OCT 24, 2008 – 12:00AM
The other day, as the family and I finished up a short bike ride around the ‘hood, my 10-year-old daughter, Carlyn, announced she was signaling a right turn.
Her left arm was out, her hand pointing down.
I pointed out that, technically, she was signaling for a stop.
She asked how to signal a right turn, and I said the driver’s handbook says it’s a left arm out, hand pointing up, but I told her I usually just point with my right arm.
”I can’t do that,” she said. “I can’t take my right hand off my handlebars.”
Coincidentally, that same night I received an e-mail from a co-worker who said on his way to work he was behind a cyclist who was “doing rather crazy gestures, and I had absolutely no idea what he meant by any of them.” He wondered if signaling from the saddle was a potential blog topic.
Given the coincidence of my little talk with my daughter and that e-mail, I figure it was a, ahem, sign I needed to blog about signaling.
Now, I have to admit I’m a bit of a signalholic.
I signal just about every turn on my bike. I signal in broad daylight and in the middle of the night. I signal in traffic and when there’s not a car within miles. Sometimes, when I catch myself signaling a left turn at 1:30 a.m. with not a car in sight, I feel kinda silly, but not nearly as silly as when I space off and signal a turn while pushing a cart in the grocery store.
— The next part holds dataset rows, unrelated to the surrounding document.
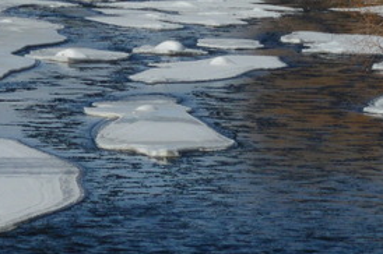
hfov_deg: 5.0
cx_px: 239
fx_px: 4378
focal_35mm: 412
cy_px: 117
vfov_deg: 3.3
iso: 400
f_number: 14
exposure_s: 1/1250
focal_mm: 50
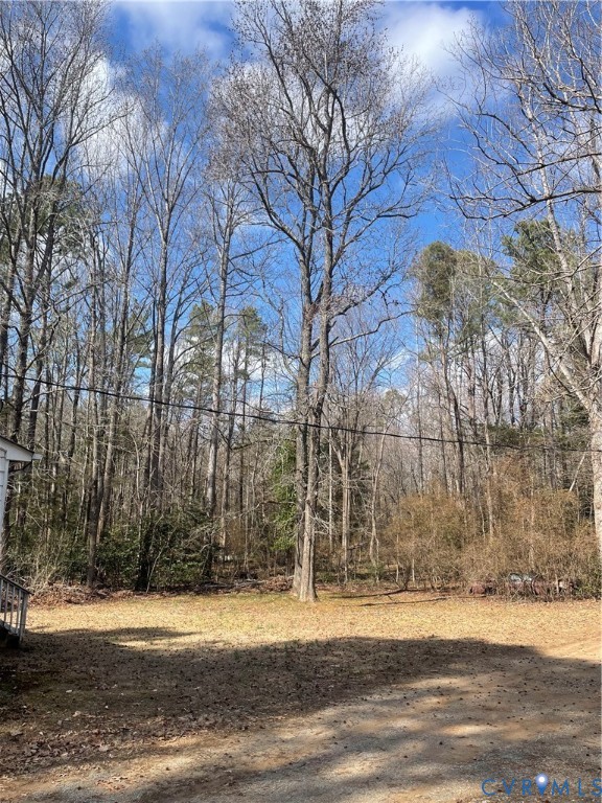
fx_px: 603
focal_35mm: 26
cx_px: 301
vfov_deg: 67.3
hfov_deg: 53.1
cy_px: 402
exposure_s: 1/1984
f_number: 1.6
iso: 32
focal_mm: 4.2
Heck, I sometimes even signal when I run.
But I’m not a by-the-book signaler.
First of all, I haven’t, in all my adult cycling life, signaled a stop. I stop, mind you. I just don’t signal that I’m stopping.
I know plenty of cyclists do neither.
But I stop, even in the dead of night with no one around.
When it comes to signaling a stop, however, I just figure the stop sign or traffic light should serve sufficient notice that I’m coming to a halt.
When it comes to signaling turns, I learned in driver’s ed about the left-arm signals, and even then I confused stop with right turn.
Of course, in a car, it doesn’t do much good to signal with the right hand, unless you want the person in the passenger seat you just whacked to know you’re turning right. Hence, the left-hand signals.
On my bike, however, I point left to go left and right to go right.
Sometimes I just make a subtle little wag of the fingers.
And I’ve even signaled with a nod of the head.
As far as I know, no one ever has misunderstood one of my signals.
And I’ve never been ripped (again, that I know of) for failure to signal.
But I have, interestingly, been yelled at for signaling.
I was headed south on Vermont, between Sixth and Seventh streets. Because I wanted to make a left at Seventh, I looked over my shoulder before changing into the left-turn lane.
A car was coming up, so I slowed down, thinking I’d let him pass before changing lanes behind him.
I waited.
And waited.
But the car wouldn’t pass.
So I sped up, signaled a left turn and pulled in front of the car, at least three car lengths ahead.
As I came to a stop at the red light at Seventh, the car pulled alongside on my right, the window went down, and the driver started to criticize my riding.
”I didn’t know what you were going to do,” he said.
“I waited for you to pass. You didn’t pass. So I signaled and changed lanes,” I replied.
”But I didn’t know what you were going to do.”
”Did you see my signal?”
”Yes, but I didn’t know what you were going to do.”
”Well, a left-turn signal generally means somebody’s about to – I dunno – turn left?”
The driver then told me how many thousands of miles he rides his bike every year, and I’d be smart to listen to him.
Fortunately, the light changed before I had to get so smart, and I turned onto Seventh as the driver turned the opposite direction.
I could be mistaken, but I’m pretty sure he didn’t have his turn signal on.